▶ **Records**:
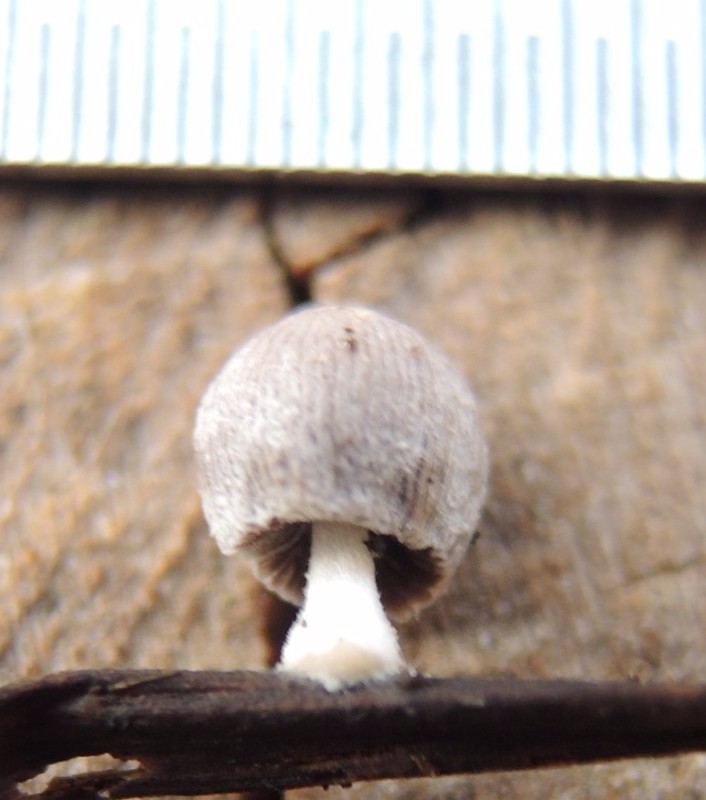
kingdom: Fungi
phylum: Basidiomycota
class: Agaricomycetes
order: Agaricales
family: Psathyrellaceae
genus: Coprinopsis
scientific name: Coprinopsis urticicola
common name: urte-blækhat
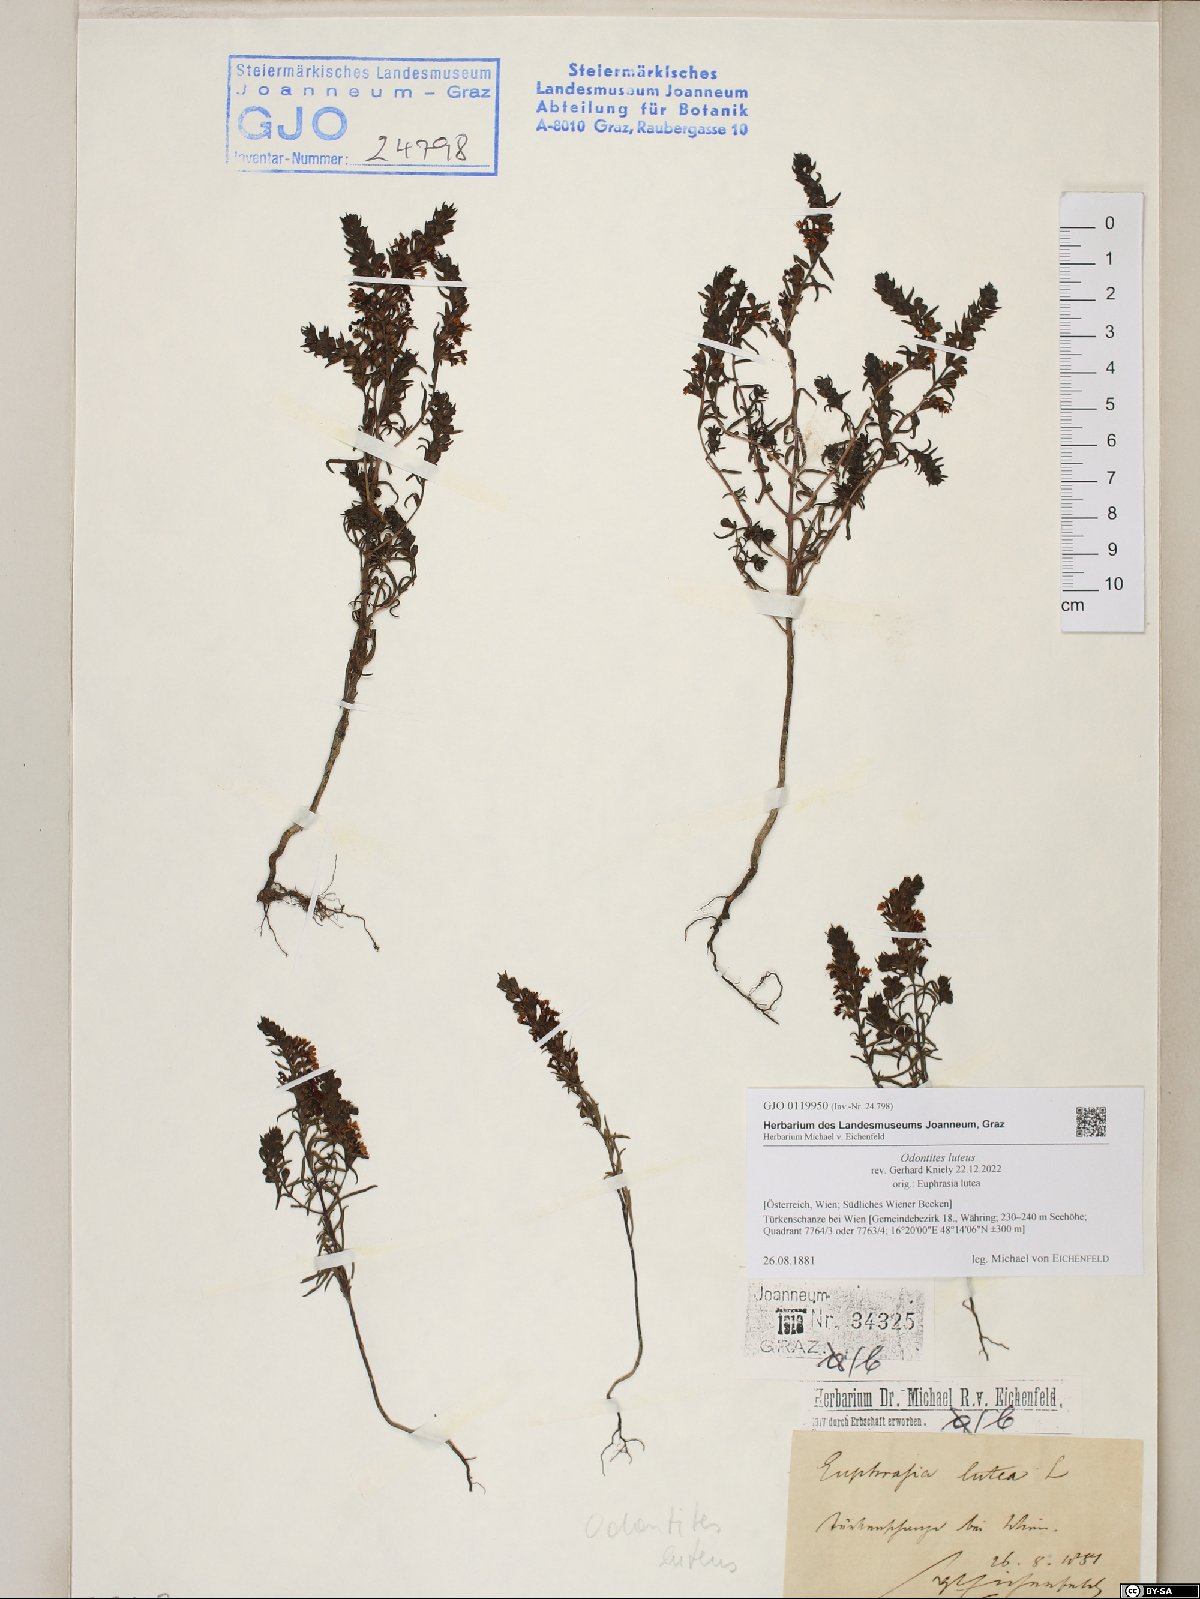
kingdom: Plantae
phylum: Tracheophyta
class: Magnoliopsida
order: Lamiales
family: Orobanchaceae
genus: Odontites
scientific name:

▶ **Goal**: Write out every line of the data above word for word, leaving out the pictures.

▶ **Correct output**:
kingdom: Fungi
phylum: Basidiomycota
class: Agaricomycetes
order: Agaricales
family: Psathyrellaceae
genus: Coprinopsis
scientific name: Coprinopsis urticicola
common name: urte-blækhat
kingdom: Plantae
phylum: Tracheophyta
class: Magnoliopsida
order: Lamiales
family: Orobanchaceae
genus: Odontites
scientific name:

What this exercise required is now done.